Just Blowing Smoke

Higgins: When I Was A Child …

Written by Tim Higgins | | letters@toledofreepress.com

Political parties in general and politicians in particular seem to have a different understanding of the problems faced by government when they are in positions of lesser authority than when their power becomes greater.  When Republicans were out of power, they decried laws passed along party lines as a subversion of the democratic process, while Democrats saw it as getting the work of the country done.  Now that the roles are reversed, it’s Democrats in the House are complaining about their lack of democracy in the process, while Republicans see themselves as only doing what those who voted them into office asked them to.

We likewise see reversals by members in Congress who spoke out for any way out of the conflicts in the Middle East in the person of Senate Majority Leader Reid and former Speaker of the House Pelosi under President Bush, but seem curiously silent on such issues when not seeking support for their continuation today.  Efforts in Libya also seem to be considered much different than other efforts in that part of the world under the previous Administration.

Perhaps no greater reversal of thought on some of the issues of the day has occurred in recent years however, than that of the President himself.  Once a champion of staying out of Iraq and Afghanistan as things outside of the American interests, he now finds himself the champion of not only continuing these efforts, but expanding them into Libya (and perhaps Syria and Yemen).

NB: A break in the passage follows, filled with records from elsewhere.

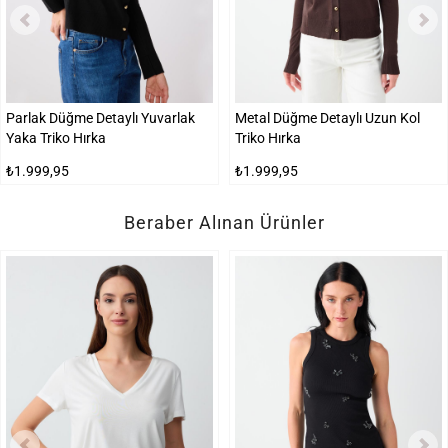
Parlak Düğme Detaylı Yuvarlak
Metal Düğme Detaylı Uzun Kol
Yaka Triko Hırka
Triko Hırka
₺1.999,95
₺1.999,95
Beraber Alınan Ürünler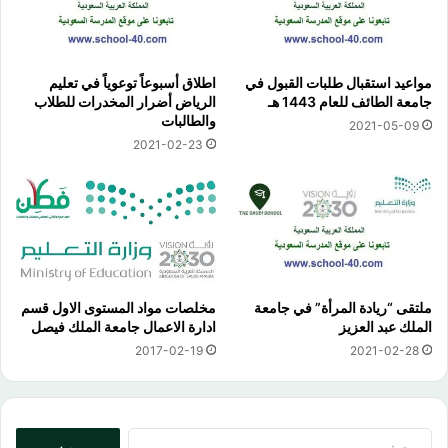
مواعيد استقبال طلبات القبول في
اطلاق أسبوعاً توعوياً في تعليم
جامعة الطائف للعام 1443 هـ
الرياض أضرار المخدرات للطلاب
والطالبات
2021-05-09
2021-02-23
ملتقى “ريادة المرأة” في جامعة
مخلصات مواد المستوى الاول قسم
الملك عبد العزيز
ادارة الاعمال جامعة الملك فيصل
2017-02-19
2021-02-28
البحث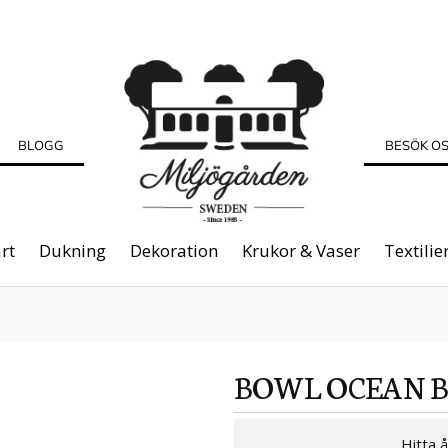
BLOGG
BESÖK O
rt
Dukning
Dekoration
Krukor & Vaser
Textilie
BOWL OCEAN 
Hitta 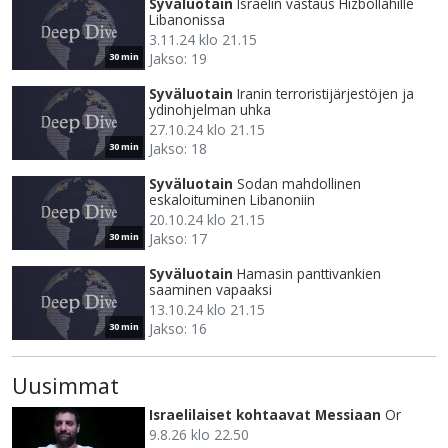
Syväluotain
Israelin vastaus Hizbollahille
Libanonissa
3.11.24 klo 21.15
Jakso: 19
30 min
Syväluotain
Iranin terroristijärjestöjen ja
ydinohjelman uhka
27.10.24 klo 21.15
Jakso: 18
30 min
Syväluotain
Sodan mahdollinen
eskaloituminen Libanoniin
20.10.24 klo 21.15
Jakso: 17
30 min
Syväluotain
Hamasin panttivankien
saaminen vapaaksi
13.10.24 klo 21.15
Jakso: 16
30 min
Uusimmat
Israelilaiset kohtaavat Messiaan
Or
9.8.26 klo 22.50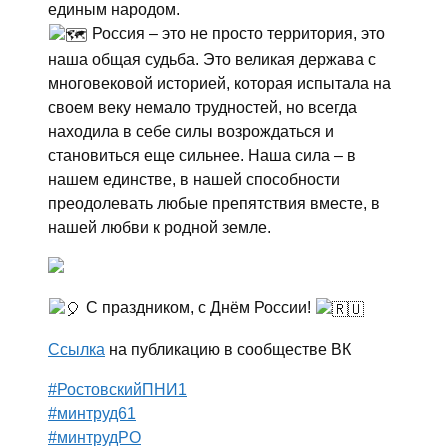
единым народом.
Россия – это не просто территория, это
наша общая судьба. Это великая держава с
многовековой историей, которая испытала на
своем веку немало трудностей, но всегда
находила в себе силы возрождаться и
становиться еще сильнее. Наша сила – в
нашем единстве, в нашей способности
преодолевать любые препятствия вместе, в
нашей любви к родной земле.
С праздником, с Днём России!
Ссылка
на публикацию в сообществе ВК
#РостовскийПНИ1
#минтруд61
#минтрудРО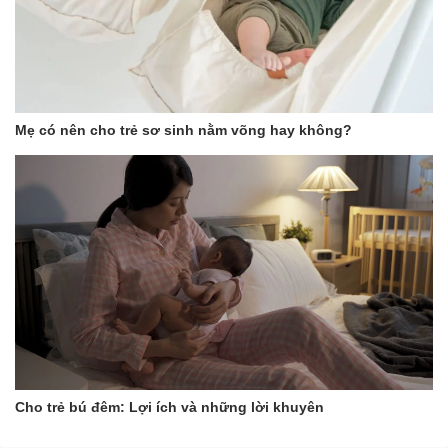
Mẹ có nên cho trẻ sơ sinh nằm võng hay không?
Cho trẻ bú đêm: Lợi ích và những lời khuyên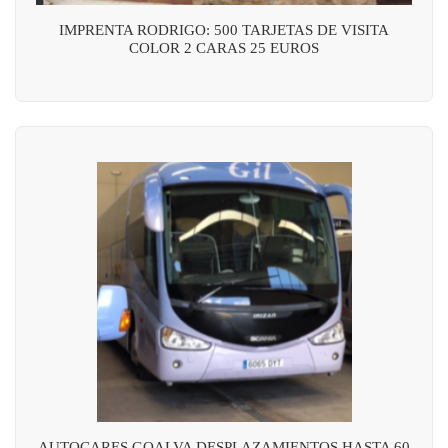
IMPRENTA RODRIGO: 500 TARJETAS DE VISITA
COLOR 2 CARAS 25 EUROS
AUTOCARES GOALVA DESPLAZAMIENTOS HASTA 60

In 2002 as an Illinois state Senator, his words could be found rather inconsistent today as he said,  “Now let me be clear: I suffer no illusions about Saddam Hussein. He is a brutal man. A ruthless man. A man who butchers his own people to secure his own power…. The world, and the Iraqi people, would be better off without him.  But I also know that Saddam poses no imminent and direct threat to the United States, or to his neighbors…and that in concert with the international community he can be contained until, in the way of all petty dictators, he falls away into the dustbin of history.” Perhaps Muammar Gaddafi fits into a different category of dictatorial thug and murderer; but the only one that I can see is the job held by the man speaking.

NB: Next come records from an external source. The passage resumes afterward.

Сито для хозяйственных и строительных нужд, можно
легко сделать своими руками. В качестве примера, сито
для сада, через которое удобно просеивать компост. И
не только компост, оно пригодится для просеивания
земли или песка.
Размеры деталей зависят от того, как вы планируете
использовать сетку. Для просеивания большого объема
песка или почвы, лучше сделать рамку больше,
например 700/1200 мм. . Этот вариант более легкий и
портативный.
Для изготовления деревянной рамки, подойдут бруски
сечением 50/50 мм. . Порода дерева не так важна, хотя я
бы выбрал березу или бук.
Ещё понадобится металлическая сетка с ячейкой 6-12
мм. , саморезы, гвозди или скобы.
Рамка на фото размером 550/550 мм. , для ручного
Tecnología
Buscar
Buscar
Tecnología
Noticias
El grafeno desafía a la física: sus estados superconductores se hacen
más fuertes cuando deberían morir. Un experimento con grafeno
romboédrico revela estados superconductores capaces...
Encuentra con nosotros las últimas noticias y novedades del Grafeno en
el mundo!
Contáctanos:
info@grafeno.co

We can likewise look to his views on raising the debt limit in this country; an area that he not only voted against in the Senate, but which he spoke out against during his time as the junior Senator from Illinois in 2006, “The fact that we are here today to debate raising America’s debt limit is a sign of leadership failure. It is a sign that the U.S. Government can’t pay its own bills. It is a sign that we now depend on ongoing financial assistance from foreign countries to finance our Government’s reckless fiscal policies. … Increasing America’s debt weakens us domestically and internationally. Leadership means that ‘the buck stops here. Instead, Washington is shifting the burden of bad choices today onto the backs of our children and grandchildren. America has a debt problem and a failure of leadership. Americans deserve better.”

Recent pronouncements from the occupant of the White House, at least according to his spokesman, seem quite different.  Speaking on the recently failed vote for raising the debt limit we are told in an AP article,  Obama “thinks it was a mistake,” presidential spokesman Jay Carney told reporters. “He realizes now that raising the debt ceiling is so important to the health of this economy and the global economy that it is not a vote that, even when you are protesting an administration’s policies, you can play around with.”

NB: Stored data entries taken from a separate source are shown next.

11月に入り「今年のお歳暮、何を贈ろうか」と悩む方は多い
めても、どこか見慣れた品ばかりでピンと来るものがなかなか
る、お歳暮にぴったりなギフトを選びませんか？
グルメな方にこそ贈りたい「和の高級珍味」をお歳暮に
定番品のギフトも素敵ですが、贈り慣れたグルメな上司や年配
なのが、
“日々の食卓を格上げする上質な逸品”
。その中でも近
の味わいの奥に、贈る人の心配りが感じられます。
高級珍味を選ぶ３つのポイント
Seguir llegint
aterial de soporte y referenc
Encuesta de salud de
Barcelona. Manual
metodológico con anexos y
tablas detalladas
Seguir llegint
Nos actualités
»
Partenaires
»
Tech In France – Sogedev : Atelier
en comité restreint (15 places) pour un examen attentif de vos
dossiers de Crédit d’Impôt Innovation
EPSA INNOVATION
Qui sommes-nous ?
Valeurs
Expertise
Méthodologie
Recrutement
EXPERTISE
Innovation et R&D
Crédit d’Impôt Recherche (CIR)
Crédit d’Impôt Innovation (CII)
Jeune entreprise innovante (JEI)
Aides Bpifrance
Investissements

It’s in 1 Corinthians, 13:11 that Paul the apostle gave us the now famous phrase, “When I was a child, I spoke as a child, I understood as a child, I thought as a child ….”; and perhaps that’s it.  Maybe only a few short years ago before seeking the office of president, he had a far less mature understanding of the problems facing the nation and world at the time; which is a scary thought.  This Biblical passage goes on to say however, “… but when I became a man, I put away childish things”.  This could mean that greater knowledge, maturity, and wisdom come with a position of greater responsibility, and one must set aside what can now only be considered flawed beliefs. On the other hand, it might simply be another elected official saying, ‘pay no attention to what I said, but instead to what I’m saying’.  Worse still it might imply, as he often seemed to accuse his predecessor of; when you’re in power, the rules don’t apply to you.